> _To do_
How might the passage on delivering dissolved oxygen to water continue after its last sentence? Write that continuation.

Reaching that 40-45 ppm range can be difficult however and there are a couple methods of delivering dissolved oxygen. The most typical method is aeration of water using bubbling or injecting air into the water. This method has some unexpected ramifications though. Oxygen is only one of many gasses in air and those other gasses can be much more soluble in water. Paying attention to Henry’s Law is important here. Henry’s Law essentially means that the solubility of gasses is controlled by temperature, pressure and concentration. For example, Hayes says carbon dioxide is up to twenty times more soluble than oxygen. That means the longer you aerate water, the higher concentration of carbon dioxide and lower concentration of oxygen over time.

Another popular method of oxidizing water is chemically. Some growers might use hydrogen peroxide to add dissolved oxygen to a water-based solution, but that can create a certain level of phytotoxicity that could be bad for root health.

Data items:

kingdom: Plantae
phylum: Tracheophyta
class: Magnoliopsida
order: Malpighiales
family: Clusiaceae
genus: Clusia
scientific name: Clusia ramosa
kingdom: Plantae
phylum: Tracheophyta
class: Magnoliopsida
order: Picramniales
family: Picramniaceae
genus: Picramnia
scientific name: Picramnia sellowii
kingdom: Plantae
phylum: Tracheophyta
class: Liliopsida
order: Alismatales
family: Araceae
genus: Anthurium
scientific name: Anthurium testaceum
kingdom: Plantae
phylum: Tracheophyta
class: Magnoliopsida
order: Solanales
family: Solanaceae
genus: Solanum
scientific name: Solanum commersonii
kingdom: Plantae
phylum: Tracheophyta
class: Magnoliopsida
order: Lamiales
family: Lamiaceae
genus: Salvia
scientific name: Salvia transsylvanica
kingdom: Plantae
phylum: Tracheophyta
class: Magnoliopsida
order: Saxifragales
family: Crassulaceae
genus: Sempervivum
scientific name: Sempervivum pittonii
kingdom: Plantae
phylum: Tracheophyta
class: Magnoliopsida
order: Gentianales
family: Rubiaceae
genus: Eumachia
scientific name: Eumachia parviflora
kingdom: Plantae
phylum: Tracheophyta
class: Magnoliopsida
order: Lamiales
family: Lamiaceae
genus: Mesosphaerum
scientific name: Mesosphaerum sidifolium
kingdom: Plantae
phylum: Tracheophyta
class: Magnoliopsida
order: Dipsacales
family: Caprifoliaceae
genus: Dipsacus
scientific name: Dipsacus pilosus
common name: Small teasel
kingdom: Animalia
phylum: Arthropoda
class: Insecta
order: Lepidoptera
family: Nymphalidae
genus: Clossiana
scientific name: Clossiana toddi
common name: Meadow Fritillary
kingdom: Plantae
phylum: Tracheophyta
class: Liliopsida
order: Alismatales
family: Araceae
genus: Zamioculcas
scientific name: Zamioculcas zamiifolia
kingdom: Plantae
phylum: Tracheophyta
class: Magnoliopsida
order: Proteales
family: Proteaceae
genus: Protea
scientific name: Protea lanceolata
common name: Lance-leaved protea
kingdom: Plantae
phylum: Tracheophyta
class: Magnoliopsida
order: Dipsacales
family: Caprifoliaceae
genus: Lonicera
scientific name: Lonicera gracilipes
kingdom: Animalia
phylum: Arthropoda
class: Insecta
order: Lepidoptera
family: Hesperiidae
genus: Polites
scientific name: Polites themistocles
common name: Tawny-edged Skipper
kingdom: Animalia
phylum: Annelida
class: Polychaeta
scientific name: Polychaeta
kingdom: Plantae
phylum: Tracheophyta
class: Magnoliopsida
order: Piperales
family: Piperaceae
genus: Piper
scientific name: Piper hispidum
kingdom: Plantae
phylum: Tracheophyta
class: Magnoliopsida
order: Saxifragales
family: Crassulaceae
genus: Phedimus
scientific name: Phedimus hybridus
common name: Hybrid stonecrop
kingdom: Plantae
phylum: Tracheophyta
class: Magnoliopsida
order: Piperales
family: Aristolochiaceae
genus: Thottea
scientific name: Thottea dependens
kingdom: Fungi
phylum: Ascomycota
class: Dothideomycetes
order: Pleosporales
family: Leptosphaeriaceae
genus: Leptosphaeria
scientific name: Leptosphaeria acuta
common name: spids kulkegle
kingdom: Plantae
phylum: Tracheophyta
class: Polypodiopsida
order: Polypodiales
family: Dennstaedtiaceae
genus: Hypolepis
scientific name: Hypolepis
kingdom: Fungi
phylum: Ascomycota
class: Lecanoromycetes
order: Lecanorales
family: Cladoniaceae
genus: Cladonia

> _Expected answer_
Using ozone, Hayes says, is by far the most effective method of getting dissolved oxygen in water, (because it is 12 ½ times more soluble than oxygen). But just using an ozone generator will not effectively deliver dissolved oxygen at the target levels to the root system. In order to use ozone properly, you need a treatment system that can handle a high enough concentration of ozone, mix it properly and hold it in the solution, says Hayes. “Ozone is an inherently unstable molecule, with a half-life of 15 minutes and even down to 3-5 minutes, which is when it converts to dissolved oxygen,” says Hayes. Using a patented control vessel, Hayes can use a counter-current, counter-rotational liquid vortex to mix the solution under pressure after leaving a vacuum. Their system can produce two necessary tools for growers: highly ozonized water, which can be sent through the irrigation system to effectively destroy microorganisms and resident biofilms, and water with high levels of dissolved oxygen for use in the root system.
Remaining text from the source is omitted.